● Supplied data:
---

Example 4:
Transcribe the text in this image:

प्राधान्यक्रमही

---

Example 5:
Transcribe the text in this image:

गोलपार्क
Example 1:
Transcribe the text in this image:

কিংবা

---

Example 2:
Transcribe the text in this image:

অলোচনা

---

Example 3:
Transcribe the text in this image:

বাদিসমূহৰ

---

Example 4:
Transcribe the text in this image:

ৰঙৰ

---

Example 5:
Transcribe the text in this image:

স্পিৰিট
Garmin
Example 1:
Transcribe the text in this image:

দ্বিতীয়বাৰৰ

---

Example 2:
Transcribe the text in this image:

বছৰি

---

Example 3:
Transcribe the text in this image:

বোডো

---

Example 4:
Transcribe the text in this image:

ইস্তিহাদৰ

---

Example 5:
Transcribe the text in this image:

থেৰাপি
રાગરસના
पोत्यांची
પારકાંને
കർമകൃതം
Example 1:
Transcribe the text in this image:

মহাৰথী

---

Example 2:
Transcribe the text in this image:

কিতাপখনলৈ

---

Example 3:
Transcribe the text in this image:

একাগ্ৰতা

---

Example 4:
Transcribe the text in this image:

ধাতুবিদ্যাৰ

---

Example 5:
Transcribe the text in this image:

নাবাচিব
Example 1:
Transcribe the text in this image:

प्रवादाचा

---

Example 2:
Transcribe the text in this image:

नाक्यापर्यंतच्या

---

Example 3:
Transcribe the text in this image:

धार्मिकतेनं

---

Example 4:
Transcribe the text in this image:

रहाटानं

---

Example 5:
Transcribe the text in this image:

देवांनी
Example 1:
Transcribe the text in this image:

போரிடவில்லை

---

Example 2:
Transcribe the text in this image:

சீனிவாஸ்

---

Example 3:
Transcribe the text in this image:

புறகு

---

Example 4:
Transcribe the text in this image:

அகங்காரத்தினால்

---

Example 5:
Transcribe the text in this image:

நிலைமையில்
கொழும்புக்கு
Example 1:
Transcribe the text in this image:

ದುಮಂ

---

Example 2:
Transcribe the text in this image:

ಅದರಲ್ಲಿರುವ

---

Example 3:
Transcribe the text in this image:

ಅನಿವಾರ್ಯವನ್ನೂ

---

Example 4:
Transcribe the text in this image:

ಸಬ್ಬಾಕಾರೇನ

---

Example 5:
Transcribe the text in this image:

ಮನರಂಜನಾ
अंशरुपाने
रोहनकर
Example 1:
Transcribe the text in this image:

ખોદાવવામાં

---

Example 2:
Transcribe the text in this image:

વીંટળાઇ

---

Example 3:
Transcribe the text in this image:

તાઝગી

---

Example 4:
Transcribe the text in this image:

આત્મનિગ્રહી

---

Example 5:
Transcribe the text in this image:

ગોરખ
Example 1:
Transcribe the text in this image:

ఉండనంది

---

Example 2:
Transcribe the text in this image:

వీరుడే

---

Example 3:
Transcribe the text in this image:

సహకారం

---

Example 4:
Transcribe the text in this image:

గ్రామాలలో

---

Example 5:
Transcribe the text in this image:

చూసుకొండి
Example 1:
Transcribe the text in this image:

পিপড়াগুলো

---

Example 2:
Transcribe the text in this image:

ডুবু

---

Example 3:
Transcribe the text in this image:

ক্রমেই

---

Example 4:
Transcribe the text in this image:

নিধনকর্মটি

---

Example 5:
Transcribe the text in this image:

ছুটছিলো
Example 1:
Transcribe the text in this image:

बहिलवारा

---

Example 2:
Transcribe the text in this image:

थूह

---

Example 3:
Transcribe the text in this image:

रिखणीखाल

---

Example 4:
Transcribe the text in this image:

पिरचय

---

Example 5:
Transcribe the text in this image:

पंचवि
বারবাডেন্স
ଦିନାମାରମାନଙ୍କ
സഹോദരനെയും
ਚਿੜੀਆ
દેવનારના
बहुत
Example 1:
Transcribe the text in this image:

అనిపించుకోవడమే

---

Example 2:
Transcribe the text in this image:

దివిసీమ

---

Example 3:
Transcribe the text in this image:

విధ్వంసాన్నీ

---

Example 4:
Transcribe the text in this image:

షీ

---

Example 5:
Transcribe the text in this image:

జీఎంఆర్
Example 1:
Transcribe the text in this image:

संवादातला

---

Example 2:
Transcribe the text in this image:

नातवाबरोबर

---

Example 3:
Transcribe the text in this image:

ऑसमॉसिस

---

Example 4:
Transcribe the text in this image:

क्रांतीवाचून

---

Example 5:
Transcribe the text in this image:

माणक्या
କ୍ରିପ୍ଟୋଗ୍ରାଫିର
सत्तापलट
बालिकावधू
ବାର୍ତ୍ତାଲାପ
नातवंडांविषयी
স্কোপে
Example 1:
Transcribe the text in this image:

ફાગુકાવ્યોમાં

● About this task:
Write the entire listing out again, word for word.

● Result below:
---

Example 4:
Transcribe the text in this image:

प्राधान्यक्रमही

---

Example 5:
Transcribe the text in this image:

गोलपार्क
Example 1:
Transcribe the text in this image:

কিংবা

---

Example 2:
Transcribe the text in this image:

অলোচনা

---

Example 3:
Transcribe the text in this image:

বাদিসমূহৰ

---

Example 4:
Transcribe the text in this image:

ৰঙৰ

---

Example 5:
Transcribe the text in this image:

স্পিৰিট
Garmin
Example 1:
Transcribe the text in this image:

দ্বিতীয়বাৰৰ

---

Example 2:
Transcribe the text in this image:

বছৰি

---

Example 3:
Transcribe the text in this image:

বোডো

---

Example 4:
Transcribe the text in this image:

ইস্তিহাদৰ

---

Example 5:
Transcribe the text in this image:

থেৰাপি
રાગરસના
पोत्यांची
પારકાંને
കർമകൃതം
Example 1:
Transcribe the text in this image:

মহাৰথী

---

Example 2:
Transcribe the text in this image:

কিতাপখনলৈ

---

Example 3:
Transcribe the text in this image:

একাগ্ৰতা

---

Example 4:
Transcribe the text in this image:

ধাতুবিদ্যাৰ

---

Example 5:
Transcribe the text in this image:

নাবাচিব
Example 1:
Transcribe the text in this image:

प्रवादाचा

---

Example 2:
Transcribe the text in this image:

नाक्यापर्यंतच्या

---

Example 3:
Transcribe the text in this image:

धार्मिकतेनं

---

Example 4:
Transcribe the text in this image:

रहाटानं

---

Example 5:
Transcribe the text in this image:

देवांनी
Example 1:
Transcribe the text in this image:

போரிடவில்லை

---

Example 2:
Transcribe the text in this image:

சீனிவாஸ்

---

Example 3:
Transcribe the text in this image:

புறகு

---

Example 4:
Transcribe the text in this image:

அகங்காரத்தினால்

---

Example 5:
Transcribe the text in this image:

நிலைமையில்
கொழும்புக்கு
Example 1:
Transcribe the text in this image:

ದುಮಂ

---

Example 2:
Transcribe the text in this image:

ಅದರಲ್ಲಿರುವ

---

Example 3:
Transcribe the text in this image:

ಅನಿವಾರ್ಯವನ್ನೂ

---

Example 4:
Transcribe the text in this image:

ಸಬ್ಬಾಕಾರೇನ

---

Example 5:
Transcribe the text in this image:

ಮನರಂಜನಾ
अंशरुपाने
रोहनकर
Example 1:
Transcribe the text in this image:

ખોદાવવામાં

---

Example 2:
Transcribe the text in this image:

વીંટળાઇ

---

Example 3:
Transcribe the text in this image:

તાઝગી

---

Example 4:
Transcribe the text in this image:

આત્મનિગ્રહી

---

Example 5:
Transcribe the text in this image:

ગોરખ
Example 1:
Transcribe the text in this image:

ఉండనంది

---

Example 2:
Transcribe the text in this image:

వీరుడే

---

Example 3:
Transcribe the text in this image:

సహకారం

---

Example 4:
Transcribe the text in this image:

గ్రామాలలో

---

Example 5:
Transcribe the text in this image:

చూసుకొండి
Example 1:
Transcribe the text in this image:

পিপড়াগুলো

---

Example 2:
Transcribe the text in this image:

ডুবু

---

Example 3:
Transcribe the text in this image:

ক্রমেই

---

Example 4:
Transcribe the text in this image:

নিধনকর্মটি

---

Example 5:
Transcribe the text in this image:

ছুটছিলো
Example 1:
Transcribe the text in this image:

बहिलवारा

---

Example 2:
Transcribe the text in this image:

थूह

---

Example 3:
Transcribe the text in this image:

रिखणीखाल

---

Example 4:
Transcribe the text in this image:

पिरचय

---

Example 5:
Transcribe the text in this image:

पंचवि
বারবাডেন্স
ଦିନାମାରମାନଙ୍କ
സഹോദരനെയും
ਚਿੜੀਆ
દેવનારના
बहुत
Example 1:
Transcribe the text in this image:

అనిపించుకోవడమే

---

Example 2:
Transcribe the text in this image:

దివిసీమ

---

Example 3:
Transcribe the text in this image:

విధ్వంసాన్నీ

---

Example 4:
Transcribe the text in this image:

షీ

---

Example 5:
Transcribe the text in this image:

జీఎంఆర్
Example 1:
Transcribe the text in this image:

संवादातला

---

Example 2:
Transcribe the text in this image:

नातवाबरोबर

---

Example 3:
Transcribe the text in this image:

ऑसमॉसिस

---

Example 4:
Transcribe the text in this image:

क्रांतीवाचून

---

Example 5:
Transcribe the text in this image:

माणक्या
କ୍ରିପ୍ଟୋଗ୍ରାଫିର
सत्तापलट
बालिकावधू
ବାର୍ତ୍ତାଲାପ
नातवंडांविषयी
স্কোপে
Example 1:
Transcribe the text in this image:

ફાગુકાવ્યોમાં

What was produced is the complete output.